▸ **Текст для изучения**:

● ● ● ● ● ● ●

Это казалось нам ужасно несправедливым. Как же так? Десять лет «грызть гранит наук», получить аттестат зрелости — и надевать гимнастерку? Для чего же тогда, спрашивается, над учебниками корпели?..
Потом-то стала ясна дальновидность этого решения. В тот год в армию пришло грамотное пополнение. Вчерашние десятиклассники быстро осваивали боевую технику, многие сдружились в школе со спортом. За оставшиеся до нападения Германии на СССР полтора года ребята этого призыва получили крепкую армейскую закалку в учебных походах, на лагерных сборах.
Из мальчишек всего нашего десятого «б» только одного признали негодным к воинской службе по состоянию здоровья. Остальные, получив повестки, остриглись наголо, распростились с родителями и к назначенному [10] часу явились с вещичками на отправной пункт Бауманского райвоенкомата — в клуб шоферов на Новорязанской улице...
В пути на станции Бологое я бросил в запорошенный снегом почтовый ящик свое первое «армейское» письмо домой. Хранить военные тайны нас не успели научить, поэтому сразу рассекретил маршрут следования.

● ● ● ● ● ● ●

▸ **Представленные сведения**:
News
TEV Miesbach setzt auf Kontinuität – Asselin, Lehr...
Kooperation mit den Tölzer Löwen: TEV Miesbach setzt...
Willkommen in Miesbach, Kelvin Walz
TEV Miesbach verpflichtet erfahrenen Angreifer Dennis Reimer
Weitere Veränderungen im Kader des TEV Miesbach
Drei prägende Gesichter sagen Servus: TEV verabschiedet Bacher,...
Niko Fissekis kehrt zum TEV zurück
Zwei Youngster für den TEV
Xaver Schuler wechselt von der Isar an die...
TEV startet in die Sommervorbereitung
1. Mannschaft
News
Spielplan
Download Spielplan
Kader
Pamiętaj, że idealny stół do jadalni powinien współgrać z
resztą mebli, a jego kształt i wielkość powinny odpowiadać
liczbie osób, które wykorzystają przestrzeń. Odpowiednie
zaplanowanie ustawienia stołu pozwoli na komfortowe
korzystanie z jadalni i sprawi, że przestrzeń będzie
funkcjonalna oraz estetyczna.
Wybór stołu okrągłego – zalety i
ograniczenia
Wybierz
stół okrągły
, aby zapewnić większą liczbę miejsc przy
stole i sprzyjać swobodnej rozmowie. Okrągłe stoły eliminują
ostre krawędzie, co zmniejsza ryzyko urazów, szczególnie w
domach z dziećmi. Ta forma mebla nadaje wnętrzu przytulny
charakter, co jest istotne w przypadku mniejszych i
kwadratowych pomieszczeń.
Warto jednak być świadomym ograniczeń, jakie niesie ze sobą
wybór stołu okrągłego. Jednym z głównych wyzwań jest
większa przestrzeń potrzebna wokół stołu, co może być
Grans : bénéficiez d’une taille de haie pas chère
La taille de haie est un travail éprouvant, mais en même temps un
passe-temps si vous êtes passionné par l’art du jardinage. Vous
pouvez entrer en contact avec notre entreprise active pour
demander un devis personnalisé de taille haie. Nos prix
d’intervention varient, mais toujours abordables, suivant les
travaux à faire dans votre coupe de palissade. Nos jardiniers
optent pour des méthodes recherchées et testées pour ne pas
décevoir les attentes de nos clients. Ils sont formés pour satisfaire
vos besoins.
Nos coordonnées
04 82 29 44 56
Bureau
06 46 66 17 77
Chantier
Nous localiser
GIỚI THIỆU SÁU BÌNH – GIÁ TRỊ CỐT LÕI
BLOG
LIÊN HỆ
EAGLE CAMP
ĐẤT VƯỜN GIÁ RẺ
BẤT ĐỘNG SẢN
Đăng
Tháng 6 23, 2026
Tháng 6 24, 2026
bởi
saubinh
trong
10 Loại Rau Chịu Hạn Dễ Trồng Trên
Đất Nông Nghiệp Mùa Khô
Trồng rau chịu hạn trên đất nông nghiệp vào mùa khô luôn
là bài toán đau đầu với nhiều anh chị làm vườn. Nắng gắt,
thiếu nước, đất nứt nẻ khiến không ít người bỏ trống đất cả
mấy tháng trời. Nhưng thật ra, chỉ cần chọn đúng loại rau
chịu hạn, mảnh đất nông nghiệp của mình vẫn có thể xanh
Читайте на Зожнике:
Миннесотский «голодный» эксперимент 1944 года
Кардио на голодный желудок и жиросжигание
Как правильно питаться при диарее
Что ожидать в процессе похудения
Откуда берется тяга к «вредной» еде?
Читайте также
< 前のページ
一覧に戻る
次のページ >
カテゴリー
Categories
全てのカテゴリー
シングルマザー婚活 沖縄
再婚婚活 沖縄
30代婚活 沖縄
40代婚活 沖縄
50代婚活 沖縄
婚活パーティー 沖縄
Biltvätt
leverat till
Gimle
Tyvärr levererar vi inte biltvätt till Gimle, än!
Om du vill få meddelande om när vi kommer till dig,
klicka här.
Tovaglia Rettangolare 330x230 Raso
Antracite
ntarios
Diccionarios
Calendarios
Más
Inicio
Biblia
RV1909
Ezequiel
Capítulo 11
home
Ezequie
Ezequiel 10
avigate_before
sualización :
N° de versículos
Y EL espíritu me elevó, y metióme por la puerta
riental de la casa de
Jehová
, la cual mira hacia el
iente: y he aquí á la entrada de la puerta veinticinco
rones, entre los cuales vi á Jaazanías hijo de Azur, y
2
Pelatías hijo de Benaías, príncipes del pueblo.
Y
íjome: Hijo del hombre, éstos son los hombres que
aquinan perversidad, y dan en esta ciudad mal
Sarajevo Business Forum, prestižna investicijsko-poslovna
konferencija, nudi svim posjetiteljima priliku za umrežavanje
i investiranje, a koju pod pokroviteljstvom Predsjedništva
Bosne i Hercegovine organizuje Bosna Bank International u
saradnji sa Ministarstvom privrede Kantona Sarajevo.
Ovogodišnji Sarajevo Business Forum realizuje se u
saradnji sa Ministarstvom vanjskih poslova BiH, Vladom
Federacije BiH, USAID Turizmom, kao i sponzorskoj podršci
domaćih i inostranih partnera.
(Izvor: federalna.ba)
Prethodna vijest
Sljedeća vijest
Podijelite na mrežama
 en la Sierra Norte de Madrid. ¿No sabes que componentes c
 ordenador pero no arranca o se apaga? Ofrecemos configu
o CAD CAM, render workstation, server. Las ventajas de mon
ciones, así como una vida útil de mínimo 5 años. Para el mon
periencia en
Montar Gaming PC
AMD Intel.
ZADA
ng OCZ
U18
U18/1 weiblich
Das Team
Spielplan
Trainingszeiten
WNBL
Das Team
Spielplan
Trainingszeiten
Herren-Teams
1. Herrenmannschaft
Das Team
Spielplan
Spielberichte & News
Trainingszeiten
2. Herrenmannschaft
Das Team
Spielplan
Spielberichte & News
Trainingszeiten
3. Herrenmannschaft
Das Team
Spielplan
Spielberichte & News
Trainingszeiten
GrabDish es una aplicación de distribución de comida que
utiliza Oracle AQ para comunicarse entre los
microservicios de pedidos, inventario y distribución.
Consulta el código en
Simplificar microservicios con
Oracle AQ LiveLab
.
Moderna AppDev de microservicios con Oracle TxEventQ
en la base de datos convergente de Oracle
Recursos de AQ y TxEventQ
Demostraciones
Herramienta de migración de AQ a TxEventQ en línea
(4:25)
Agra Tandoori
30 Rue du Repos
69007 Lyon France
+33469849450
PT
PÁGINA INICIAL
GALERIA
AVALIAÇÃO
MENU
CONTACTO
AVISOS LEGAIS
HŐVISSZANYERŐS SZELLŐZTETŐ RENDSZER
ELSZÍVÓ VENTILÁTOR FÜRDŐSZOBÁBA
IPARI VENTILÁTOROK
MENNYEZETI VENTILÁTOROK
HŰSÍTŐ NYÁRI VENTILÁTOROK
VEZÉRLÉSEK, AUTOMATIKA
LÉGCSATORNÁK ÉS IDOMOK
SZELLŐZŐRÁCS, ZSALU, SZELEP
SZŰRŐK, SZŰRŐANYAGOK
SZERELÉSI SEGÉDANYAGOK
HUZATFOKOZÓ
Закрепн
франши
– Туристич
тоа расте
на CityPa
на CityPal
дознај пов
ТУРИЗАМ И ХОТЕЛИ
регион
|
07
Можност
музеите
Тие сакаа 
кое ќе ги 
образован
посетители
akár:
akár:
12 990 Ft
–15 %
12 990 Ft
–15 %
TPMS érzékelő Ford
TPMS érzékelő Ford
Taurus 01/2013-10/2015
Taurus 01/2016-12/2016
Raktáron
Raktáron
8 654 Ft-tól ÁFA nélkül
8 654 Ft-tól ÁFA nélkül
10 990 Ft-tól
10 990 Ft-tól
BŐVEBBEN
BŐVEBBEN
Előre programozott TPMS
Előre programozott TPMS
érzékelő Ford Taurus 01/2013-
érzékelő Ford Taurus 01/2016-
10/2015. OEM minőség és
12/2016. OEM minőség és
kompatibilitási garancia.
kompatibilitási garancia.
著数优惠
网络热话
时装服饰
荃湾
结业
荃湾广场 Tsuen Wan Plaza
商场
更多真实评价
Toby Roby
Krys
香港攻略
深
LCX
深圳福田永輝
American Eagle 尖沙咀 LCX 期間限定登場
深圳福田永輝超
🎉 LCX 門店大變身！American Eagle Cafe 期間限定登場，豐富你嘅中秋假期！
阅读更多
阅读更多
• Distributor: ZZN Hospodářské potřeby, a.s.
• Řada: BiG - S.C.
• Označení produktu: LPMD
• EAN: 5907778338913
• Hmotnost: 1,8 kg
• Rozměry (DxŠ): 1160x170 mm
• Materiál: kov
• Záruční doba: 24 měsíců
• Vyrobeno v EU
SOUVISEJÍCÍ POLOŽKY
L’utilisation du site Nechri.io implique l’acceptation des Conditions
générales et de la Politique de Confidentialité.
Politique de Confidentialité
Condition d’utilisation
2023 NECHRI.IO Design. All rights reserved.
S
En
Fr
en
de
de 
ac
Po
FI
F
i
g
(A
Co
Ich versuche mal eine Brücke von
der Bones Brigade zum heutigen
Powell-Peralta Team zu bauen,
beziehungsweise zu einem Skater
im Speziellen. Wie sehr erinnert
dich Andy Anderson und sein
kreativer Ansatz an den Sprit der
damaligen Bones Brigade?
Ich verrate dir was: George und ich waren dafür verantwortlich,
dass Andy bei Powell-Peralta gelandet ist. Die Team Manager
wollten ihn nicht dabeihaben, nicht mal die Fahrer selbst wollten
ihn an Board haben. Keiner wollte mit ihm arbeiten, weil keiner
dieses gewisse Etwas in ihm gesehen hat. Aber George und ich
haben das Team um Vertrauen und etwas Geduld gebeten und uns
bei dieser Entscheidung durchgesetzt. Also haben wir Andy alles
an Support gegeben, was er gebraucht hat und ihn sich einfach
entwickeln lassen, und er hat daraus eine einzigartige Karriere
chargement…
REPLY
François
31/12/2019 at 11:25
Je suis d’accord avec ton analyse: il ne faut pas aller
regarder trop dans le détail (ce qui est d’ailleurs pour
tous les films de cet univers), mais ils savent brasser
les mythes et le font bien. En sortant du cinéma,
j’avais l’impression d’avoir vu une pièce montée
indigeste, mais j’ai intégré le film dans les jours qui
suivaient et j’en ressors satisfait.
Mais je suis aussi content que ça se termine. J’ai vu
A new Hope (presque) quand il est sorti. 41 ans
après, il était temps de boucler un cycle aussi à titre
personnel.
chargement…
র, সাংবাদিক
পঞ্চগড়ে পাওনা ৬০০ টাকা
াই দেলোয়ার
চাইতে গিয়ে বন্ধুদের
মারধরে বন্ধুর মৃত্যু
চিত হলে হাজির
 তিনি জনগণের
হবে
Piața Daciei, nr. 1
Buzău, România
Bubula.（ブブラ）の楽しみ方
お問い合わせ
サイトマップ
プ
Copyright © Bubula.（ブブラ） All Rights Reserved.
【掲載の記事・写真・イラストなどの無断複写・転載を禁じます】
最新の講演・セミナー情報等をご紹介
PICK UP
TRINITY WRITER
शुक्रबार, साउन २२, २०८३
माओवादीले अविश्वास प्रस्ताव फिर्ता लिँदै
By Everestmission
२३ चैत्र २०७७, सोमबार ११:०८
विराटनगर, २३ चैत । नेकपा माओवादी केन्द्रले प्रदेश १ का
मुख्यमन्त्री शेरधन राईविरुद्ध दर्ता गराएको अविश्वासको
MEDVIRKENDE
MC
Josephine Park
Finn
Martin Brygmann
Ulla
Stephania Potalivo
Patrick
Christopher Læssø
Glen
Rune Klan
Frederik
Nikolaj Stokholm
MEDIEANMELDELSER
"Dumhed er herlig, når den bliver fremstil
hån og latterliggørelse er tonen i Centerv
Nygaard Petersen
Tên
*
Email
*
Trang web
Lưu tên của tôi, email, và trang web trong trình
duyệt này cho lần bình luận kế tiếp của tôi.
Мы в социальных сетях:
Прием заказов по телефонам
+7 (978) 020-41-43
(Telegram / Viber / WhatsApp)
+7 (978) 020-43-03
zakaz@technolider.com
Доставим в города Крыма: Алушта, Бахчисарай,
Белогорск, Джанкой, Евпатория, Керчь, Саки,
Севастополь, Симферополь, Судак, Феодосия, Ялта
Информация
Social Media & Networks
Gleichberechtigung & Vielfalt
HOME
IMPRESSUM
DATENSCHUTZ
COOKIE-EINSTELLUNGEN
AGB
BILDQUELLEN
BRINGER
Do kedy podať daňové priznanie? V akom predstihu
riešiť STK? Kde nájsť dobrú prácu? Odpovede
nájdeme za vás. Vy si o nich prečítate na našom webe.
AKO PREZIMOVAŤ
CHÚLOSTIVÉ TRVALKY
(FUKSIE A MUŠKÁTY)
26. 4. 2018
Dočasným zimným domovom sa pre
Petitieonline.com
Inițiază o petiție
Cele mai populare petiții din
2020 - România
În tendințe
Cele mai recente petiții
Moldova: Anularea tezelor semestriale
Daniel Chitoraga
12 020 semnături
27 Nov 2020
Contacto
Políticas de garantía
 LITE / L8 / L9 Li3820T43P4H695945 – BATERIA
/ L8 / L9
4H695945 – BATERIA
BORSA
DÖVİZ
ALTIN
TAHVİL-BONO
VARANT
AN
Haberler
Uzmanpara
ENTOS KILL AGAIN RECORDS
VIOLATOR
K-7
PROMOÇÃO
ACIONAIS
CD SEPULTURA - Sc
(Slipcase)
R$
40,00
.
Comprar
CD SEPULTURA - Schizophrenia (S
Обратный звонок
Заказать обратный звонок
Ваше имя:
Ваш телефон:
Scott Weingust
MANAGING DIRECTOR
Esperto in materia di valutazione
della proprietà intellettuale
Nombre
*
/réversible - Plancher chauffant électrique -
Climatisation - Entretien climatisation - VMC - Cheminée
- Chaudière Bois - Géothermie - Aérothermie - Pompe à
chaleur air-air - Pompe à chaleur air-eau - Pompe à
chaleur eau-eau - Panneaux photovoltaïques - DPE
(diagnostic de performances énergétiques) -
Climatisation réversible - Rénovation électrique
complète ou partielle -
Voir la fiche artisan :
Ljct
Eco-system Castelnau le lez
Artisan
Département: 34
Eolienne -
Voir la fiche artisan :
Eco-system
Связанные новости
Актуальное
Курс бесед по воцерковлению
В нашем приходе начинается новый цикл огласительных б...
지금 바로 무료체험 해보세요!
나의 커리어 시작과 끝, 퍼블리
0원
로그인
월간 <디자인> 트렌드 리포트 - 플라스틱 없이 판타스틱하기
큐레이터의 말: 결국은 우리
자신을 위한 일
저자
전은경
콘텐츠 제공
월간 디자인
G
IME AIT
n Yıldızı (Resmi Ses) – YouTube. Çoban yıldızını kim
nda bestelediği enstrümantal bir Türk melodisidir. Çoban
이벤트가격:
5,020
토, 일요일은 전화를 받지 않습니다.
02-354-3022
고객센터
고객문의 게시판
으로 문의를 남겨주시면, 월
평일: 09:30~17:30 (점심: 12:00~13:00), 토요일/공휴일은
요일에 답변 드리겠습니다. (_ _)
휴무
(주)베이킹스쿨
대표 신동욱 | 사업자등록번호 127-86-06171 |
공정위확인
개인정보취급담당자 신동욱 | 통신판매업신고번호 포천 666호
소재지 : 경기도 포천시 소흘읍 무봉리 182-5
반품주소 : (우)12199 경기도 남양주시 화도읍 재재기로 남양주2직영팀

● ● ● ● ● ● ●

▸ **Ваше задание**:
Ответьте на вопросы по тексту о призыве выпускников школы в армию:
(a) Скольких мальчиков из десятого «б» признали негодными к воинской службе по состоянию здоровья?
(b) Где располагался отправной пункт Бауманского райвоенкомата?
(c) На какой станции было отправлено первое «армейское» письмо домой?
Приведённый перечень к данной работе отношения не имеет.

▸ **Результат выполнения**:
(a) Одного.
(b) В клубе шоферов на Новорязанской улице.
(c) На станции Бологое.